→ Available data
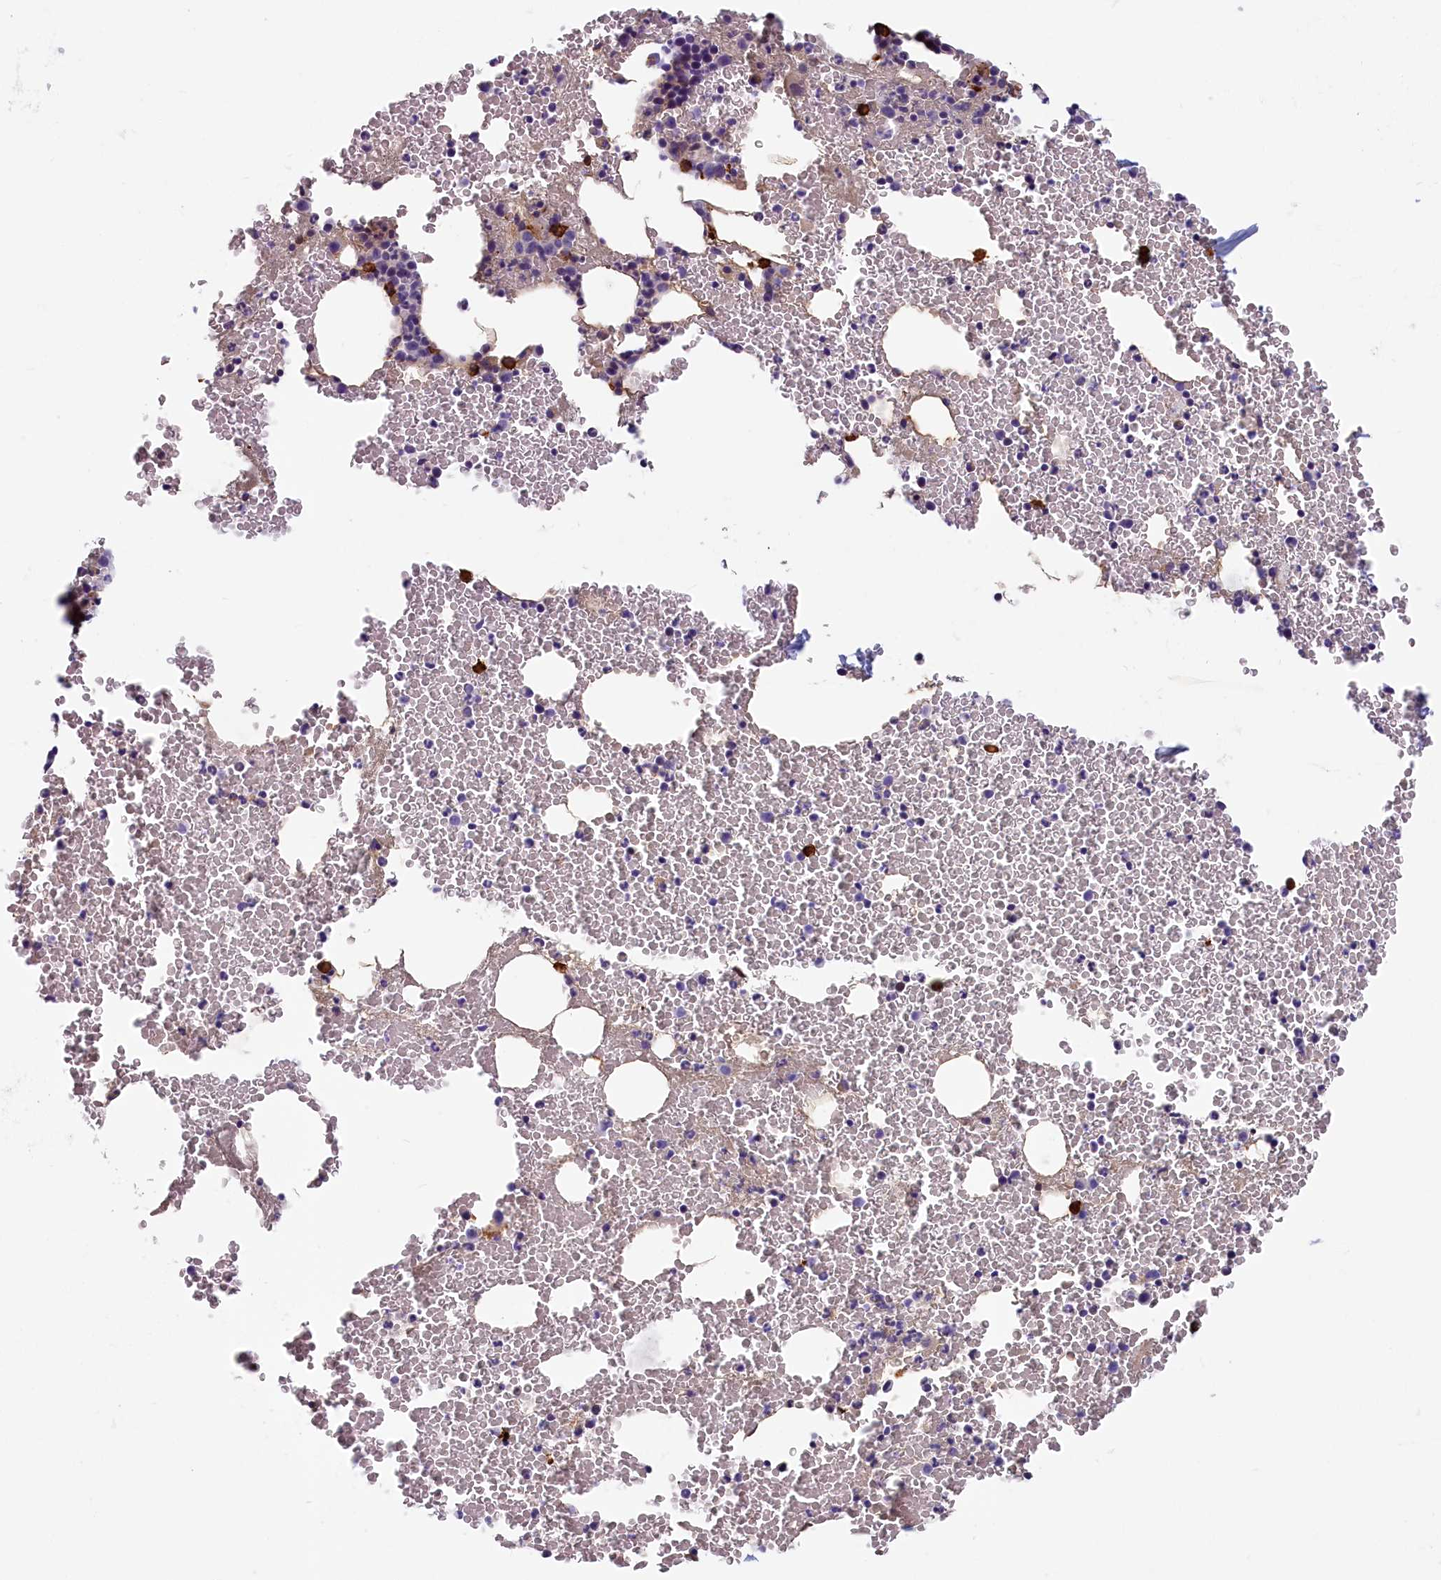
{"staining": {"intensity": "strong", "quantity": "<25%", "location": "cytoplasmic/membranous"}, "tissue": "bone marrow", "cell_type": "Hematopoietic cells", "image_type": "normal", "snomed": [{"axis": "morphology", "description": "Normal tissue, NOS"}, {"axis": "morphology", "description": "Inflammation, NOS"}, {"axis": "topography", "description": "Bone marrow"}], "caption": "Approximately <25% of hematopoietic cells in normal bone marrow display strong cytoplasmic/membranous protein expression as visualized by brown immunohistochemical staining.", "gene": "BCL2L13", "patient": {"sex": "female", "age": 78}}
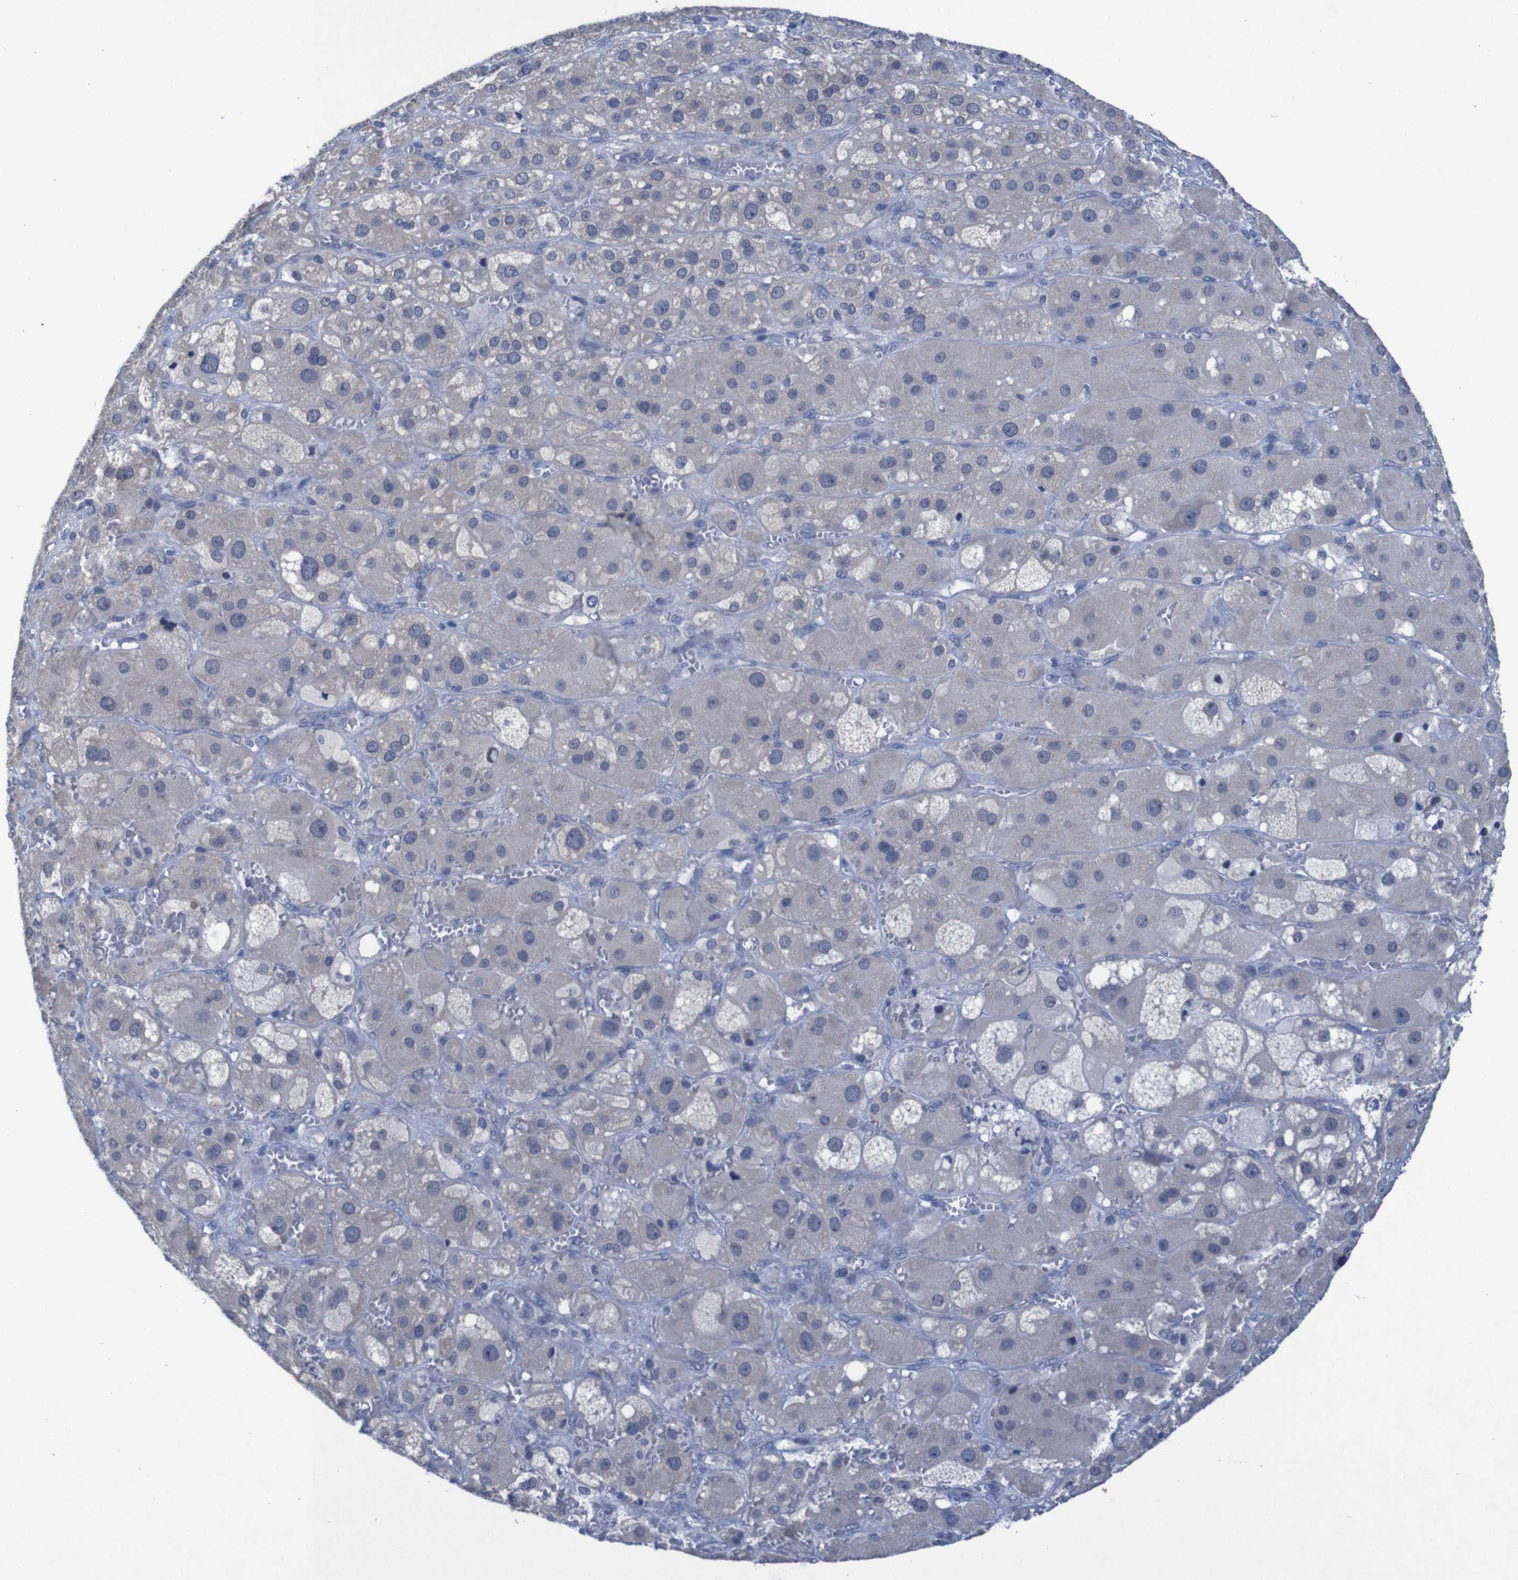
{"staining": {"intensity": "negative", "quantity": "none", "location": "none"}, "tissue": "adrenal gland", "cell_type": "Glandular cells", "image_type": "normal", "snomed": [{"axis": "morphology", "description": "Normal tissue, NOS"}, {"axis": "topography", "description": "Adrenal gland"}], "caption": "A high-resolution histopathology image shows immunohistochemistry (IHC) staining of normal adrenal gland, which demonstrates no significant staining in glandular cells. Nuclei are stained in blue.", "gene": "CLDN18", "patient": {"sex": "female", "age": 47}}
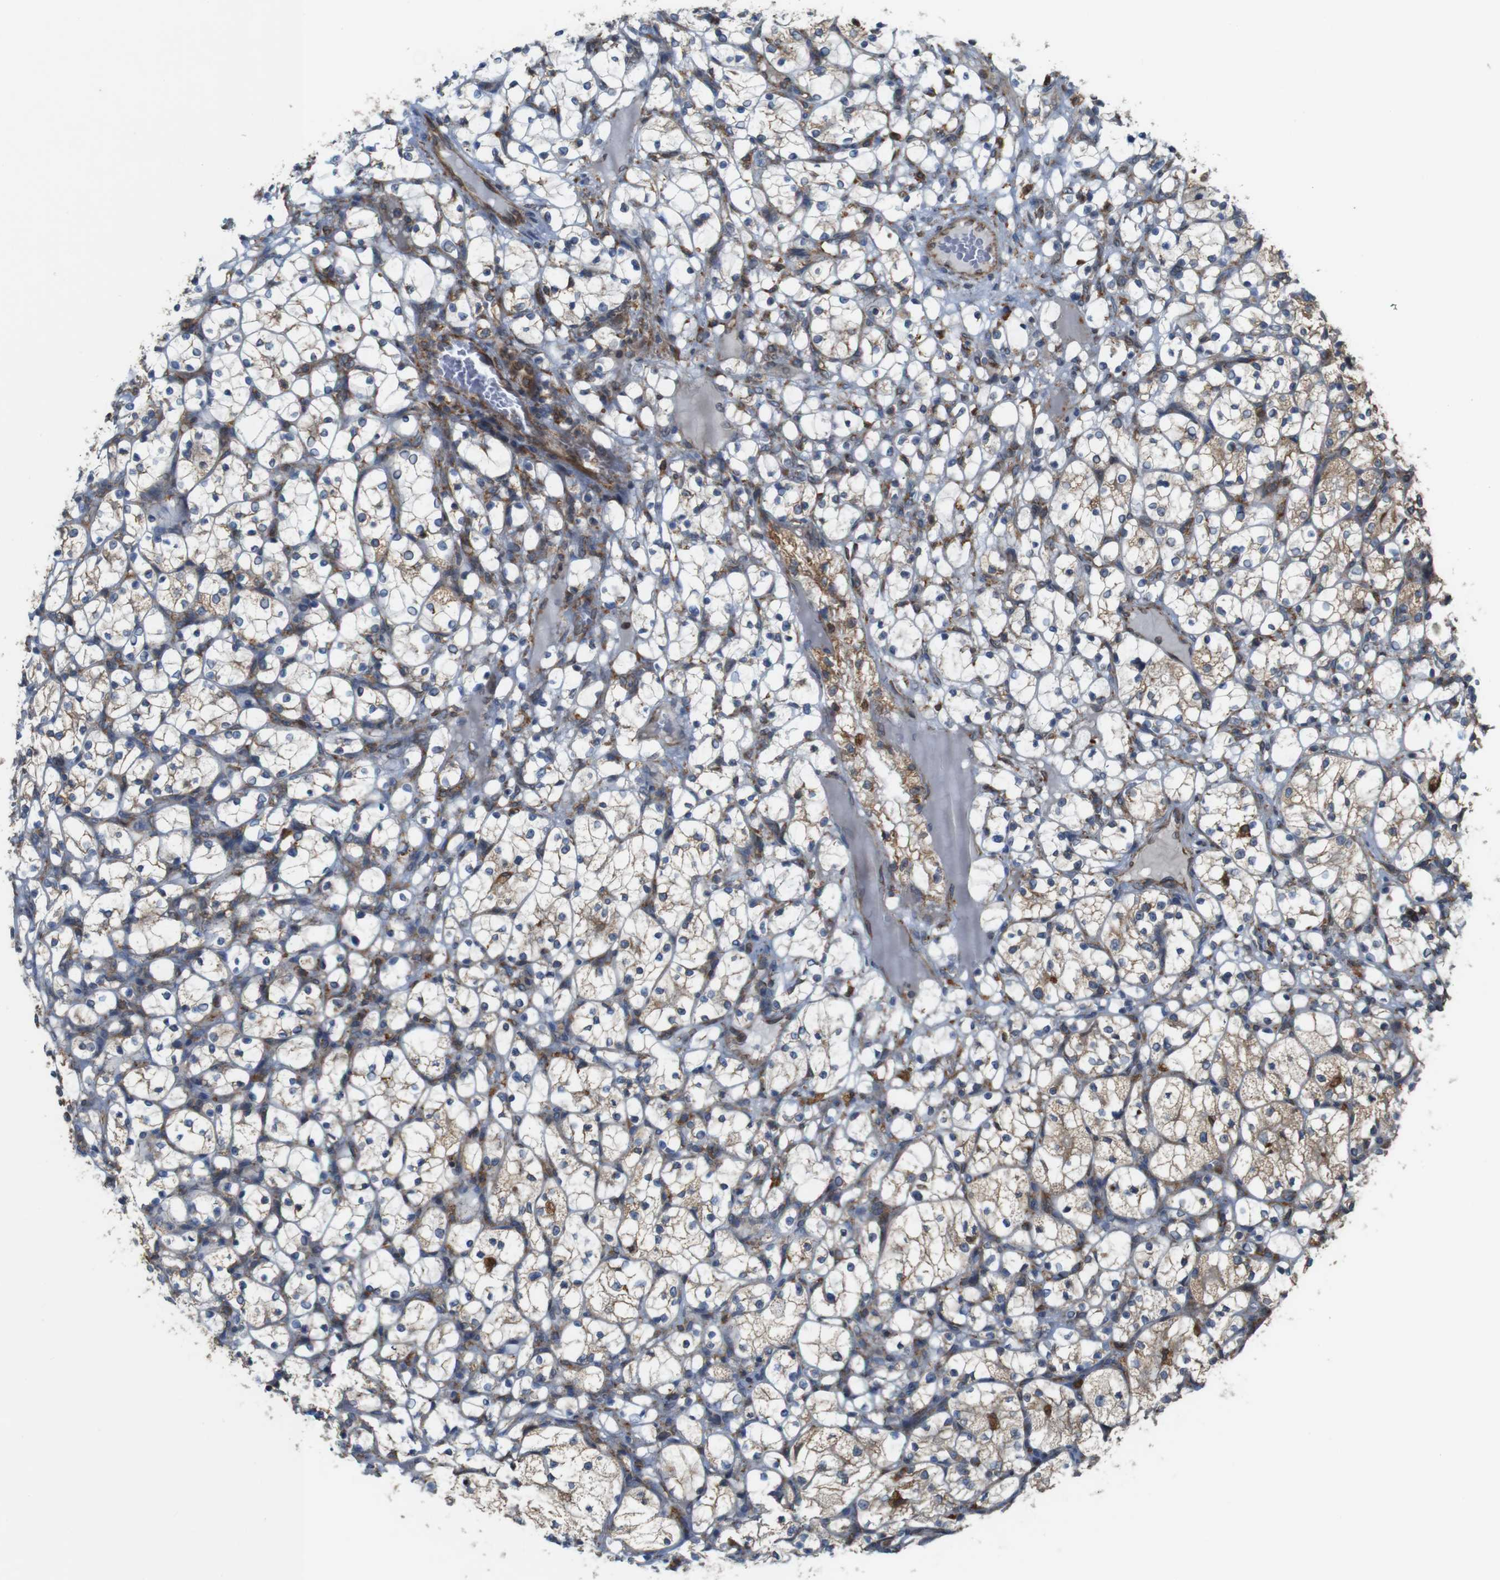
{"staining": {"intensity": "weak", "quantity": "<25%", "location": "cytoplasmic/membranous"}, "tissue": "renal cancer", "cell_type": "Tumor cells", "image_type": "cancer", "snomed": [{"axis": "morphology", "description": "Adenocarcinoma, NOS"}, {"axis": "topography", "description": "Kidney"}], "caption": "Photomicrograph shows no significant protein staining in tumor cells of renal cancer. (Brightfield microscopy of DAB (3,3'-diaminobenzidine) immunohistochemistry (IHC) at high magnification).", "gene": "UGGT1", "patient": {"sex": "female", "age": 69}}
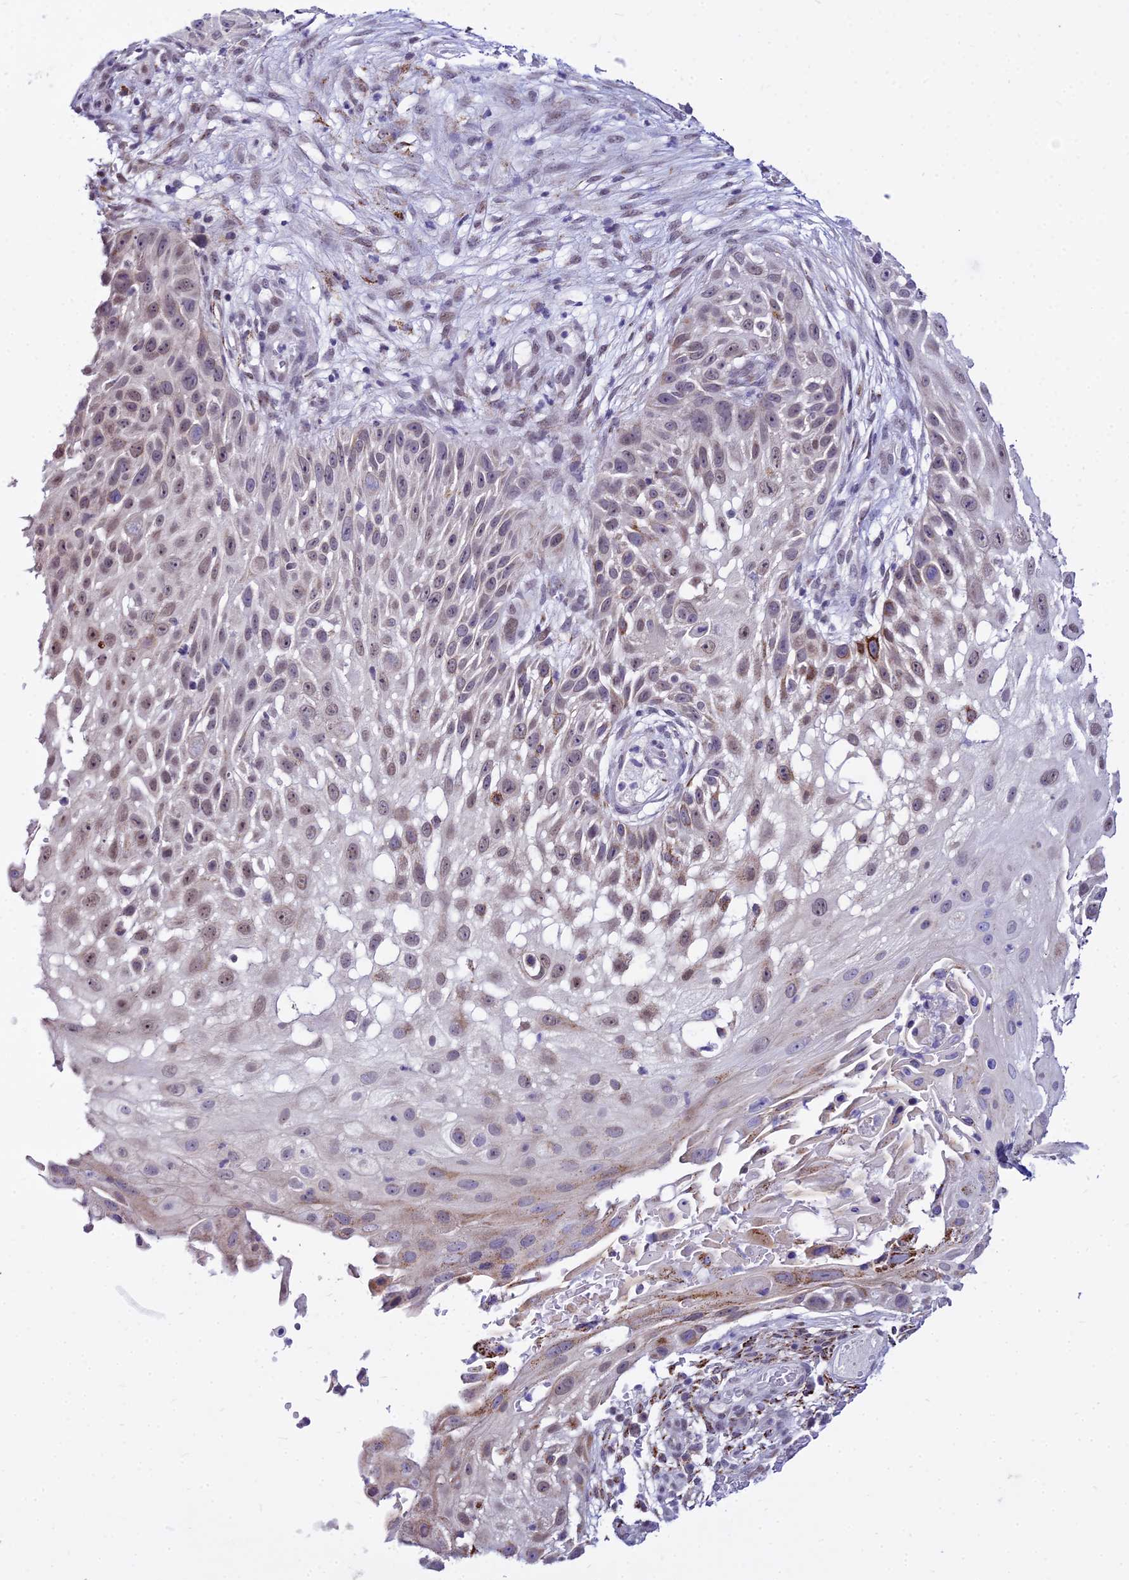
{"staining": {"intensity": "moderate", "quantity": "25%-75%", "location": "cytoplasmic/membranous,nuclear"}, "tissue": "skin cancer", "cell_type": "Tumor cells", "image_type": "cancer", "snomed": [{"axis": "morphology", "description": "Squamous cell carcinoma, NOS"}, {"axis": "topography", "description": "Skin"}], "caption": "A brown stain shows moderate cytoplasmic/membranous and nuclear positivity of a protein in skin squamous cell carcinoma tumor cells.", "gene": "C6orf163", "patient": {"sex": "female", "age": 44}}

→ Aim of the exercise
In your copy, leave out the pictures and reproduce the material above exactly.

→ Answer section
{"staining": {"intensity": "strong", "quantity": "<25%", "location": "cytoplasmic/membranous"}, "tissue": "bone marrow", "cell_type": "Hematopoietic cells", "image_type": "normal", "snomed": [{"axis": "morphology", "description": "Normal tissue, NOS"}, {"axis": "morphology", "description": "Inflammation, NOS"}, {"axis": "topography", "description": "Bone marrow"}], "caption": "Approximately <25% of hematopoietic cells in normal bone marrow display strong cytoplasmic/membranous protein expression as visualized by brown immunohistochemical staining.", "gene": "BCL2L13", "patient": {"sex": "female", "age": 78}}
{"staining": {"intensity": "negative", "quantity": "none", "location": "none"}, "tissue": "adrenal gland", "cell_type": "Glandular cells", "image_type": "normal", "snomed": [{"axis": "morphology", "description": "Normal tissue, NOS"}, {"axis": "topography", "description": "Adrenal gland"}], "caption": "A high-resolution histopathology image shows immunohistochemistry (IHC) staining of normal adrenal gland, which demonstrates no significant staining in glandular cells. Nuclei are stained in blue.", "gene": "CLDN18", "patient": {"sex": "female", "age": 47}}
{"staining": {"intensity": "weak", "quantity": "<25%", "location": "cytoplasmic/membranous"}, "tissue": "renal cancer", "cell_type": "Tumor cells", "image_type": "cancer", "snomed": [{"axis": "morphology", "description": "Adenocarcinoma, NOS"}, {"axis": "topography", "description": "Kidney"}], "caption": "Photomicrograph shows no significant protein staining in tumor cells of renal cancer. (Brightfield microscopy of DAB (3,3'-diaminobenzidine) immunohistochemistry (IHC) at high magnification).", "gene": "UGGT1", "patient": {"sex": "female", "age": 69}}
{"staining": {"intensity": "moderate", "quantity": "25%-75%", "location": "cytoplasmic/membranous,nuclear"}, "tissue": "skin cancer", "cell_type": "Tumor cells", "image_type": "cancer", "snomed": [{"axis": "morphology", "description": "Squamous cell carcinoma, NOS"}, {"axis": "topography", "description": "Skin"}], "caption": "A brown stain shows moderate cytoplasmic/membranous and nuclear positivity of a protein in skin squamous cell carcinoma tumor cells.", "gene": "C6orf163", "patient": {"sex": "female", "age": 44}}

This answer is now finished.